I do not ask that question rhetorically, to strike a blow. Today, in all honesty, I cannot say with certainty that the majority of today’s world population would not accept these rapid-fire, endlessly evolving tyrannical impositions meekly, even if their rulers did spell the above truth out for them in the most concrete and unambiguous terms. 

“You will be gradually but irreversibly enslaved by the State over the coming years, until there is nothing significant you may do in your life without the express permission of the State, without proving through various “obedience passes” — which you will be required to carry on your person at all times and produce on demand — that you are eligible to participate in any of the government-sanctioned forms of social life, economic activity, or ordinary public conversation. But, and this is the key, you will be enslaved this way for your own safety. Do you accept these terms?”
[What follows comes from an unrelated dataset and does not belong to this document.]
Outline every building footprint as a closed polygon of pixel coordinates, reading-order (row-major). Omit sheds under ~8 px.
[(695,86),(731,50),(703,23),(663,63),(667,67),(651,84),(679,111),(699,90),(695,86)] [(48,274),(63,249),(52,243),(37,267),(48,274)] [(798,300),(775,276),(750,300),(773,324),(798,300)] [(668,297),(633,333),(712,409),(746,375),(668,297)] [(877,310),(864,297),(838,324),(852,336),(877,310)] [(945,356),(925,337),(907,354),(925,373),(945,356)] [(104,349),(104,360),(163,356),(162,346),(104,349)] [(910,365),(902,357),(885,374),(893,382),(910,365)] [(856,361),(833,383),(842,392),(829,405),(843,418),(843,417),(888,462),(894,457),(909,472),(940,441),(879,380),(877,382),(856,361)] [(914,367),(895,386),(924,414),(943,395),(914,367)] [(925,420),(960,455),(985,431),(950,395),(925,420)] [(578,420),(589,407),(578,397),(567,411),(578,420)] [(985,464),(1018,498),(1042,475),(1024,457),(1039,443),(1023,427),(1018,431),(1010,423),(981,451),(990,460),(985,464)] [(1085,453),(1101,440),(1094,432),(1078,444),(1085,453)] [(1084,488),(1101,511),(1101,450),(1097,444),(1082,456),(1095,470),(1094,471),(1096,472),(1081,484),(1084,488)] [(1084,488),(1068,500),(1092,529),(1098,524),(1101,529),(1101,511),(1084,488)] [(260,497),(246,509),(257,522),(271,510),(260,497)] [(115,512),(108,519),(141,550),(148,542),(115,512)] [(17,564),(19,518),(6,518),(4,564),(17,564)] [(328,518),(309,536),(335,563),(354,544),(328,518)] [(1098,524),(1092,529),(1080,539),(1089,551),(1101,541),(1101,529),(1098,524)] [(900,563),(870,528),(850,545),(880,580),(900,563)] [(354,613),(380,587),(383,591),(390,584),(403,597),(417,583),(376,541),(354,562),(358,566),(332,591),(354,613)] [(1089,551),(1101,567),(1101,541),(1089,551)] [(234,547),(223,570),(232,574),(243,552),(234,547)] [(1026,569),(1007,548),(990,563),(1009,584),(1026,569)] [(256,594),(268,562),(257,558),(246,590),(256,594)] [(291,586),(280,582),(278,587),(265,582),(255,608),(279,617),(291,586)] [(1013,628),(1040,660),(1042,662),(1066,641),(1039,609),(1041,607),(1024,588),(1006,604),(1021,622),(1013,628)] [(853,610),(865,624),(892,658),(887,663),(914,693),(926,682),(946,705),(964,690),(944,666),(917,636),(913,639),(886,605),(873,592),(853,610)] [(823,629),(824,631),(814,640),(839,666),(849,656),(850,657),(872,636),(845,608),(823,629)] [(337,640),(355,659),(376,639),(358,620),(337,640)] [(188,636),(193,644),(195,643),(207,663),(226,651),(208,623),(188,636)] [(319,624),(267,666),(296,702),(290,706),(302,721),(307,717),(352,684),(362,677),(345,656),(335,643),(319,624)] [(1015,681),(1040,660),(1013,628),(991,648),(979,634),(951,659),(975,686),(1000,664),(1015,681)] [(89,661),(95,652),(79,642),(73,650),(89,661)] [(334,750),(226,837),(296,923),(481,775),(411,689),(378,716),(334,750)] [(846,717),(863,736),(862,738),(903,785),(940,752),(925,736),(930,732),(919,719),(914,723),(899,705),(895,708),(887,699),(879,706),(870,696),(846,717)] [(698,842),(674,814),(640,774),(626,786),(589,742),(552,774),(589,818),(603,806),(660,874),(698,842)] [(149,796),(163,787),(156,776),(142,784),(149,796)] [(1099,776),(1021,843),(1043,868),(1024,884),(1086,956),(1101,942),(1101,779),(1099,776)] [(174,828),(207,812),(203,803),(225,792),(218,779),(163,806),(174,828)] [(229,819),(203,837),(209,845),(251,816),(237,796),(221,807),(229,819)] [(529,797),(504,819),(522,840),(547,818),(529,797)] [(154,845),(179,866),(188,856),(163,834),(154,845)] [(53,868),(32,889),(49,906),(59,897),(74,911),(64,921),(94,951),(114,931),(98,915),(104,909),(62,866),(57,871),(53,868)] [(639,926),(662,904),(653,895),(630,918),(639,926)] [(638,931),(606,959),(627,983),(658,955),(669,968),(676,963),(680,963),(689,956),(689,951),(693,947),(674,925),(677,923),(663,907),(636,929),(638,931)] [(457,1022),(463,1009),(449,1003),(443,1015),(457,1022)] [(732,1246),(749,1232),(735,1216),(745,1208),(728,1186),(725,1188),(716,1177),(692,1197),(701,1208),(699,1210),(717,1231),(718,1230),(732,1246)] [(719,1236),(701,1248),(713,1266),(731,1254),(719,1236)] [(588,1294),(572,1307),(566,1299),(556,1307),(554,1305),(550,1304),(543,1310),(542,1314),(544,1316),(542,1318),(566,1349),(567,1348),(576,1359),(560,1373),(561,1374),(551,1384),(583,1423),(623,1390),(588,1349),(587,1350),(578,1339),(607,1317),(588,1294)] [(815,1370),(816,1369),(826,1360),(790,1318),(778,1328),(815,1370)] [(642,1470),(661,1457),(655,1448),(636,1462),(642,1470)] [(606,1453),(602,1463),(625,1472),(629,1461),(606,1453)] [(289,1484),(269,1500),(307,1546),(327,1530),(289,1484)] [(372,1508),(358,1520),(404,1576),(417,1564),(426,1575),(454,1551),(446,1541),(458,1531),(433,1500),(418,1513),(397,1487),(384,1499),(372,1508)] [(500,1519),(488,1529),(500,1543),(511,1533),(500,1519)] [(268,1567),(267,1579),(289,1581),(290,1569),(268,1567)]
I am certain that many among us would answer “Yes,” without hesitation. Many more would assent after a few troubled nights of sleep. But how many would say “No,” unequivocally, were this question put to them directly on these terms, such as in a referendum? If the past twenty months have established anything, it is that we can no longer have any confidence in our fellow man, with regard to the question of freedom versus tyranny. Several generations lived under conditions of incremental encroachment, mass government schooling, socialized healthcare and collectivized “justice,” continual proximity to totalitarian ideas and apologetics, and the nihilistic materialism which reduces all human concerns to bare survival and physical comfort, have burned away much of what men used to be able to take for granted in their fellow citizens, such as the assumption that we all desire some measure of self-determination and personal responsibility for our individual fates.

No, unfortunately, that can no longer be assumed. Such a desire is now a hothouse flower, a strange remnant of old-fashioned thinking, and increasingly an object of distaste, or even hatred, among the bulk of mankind.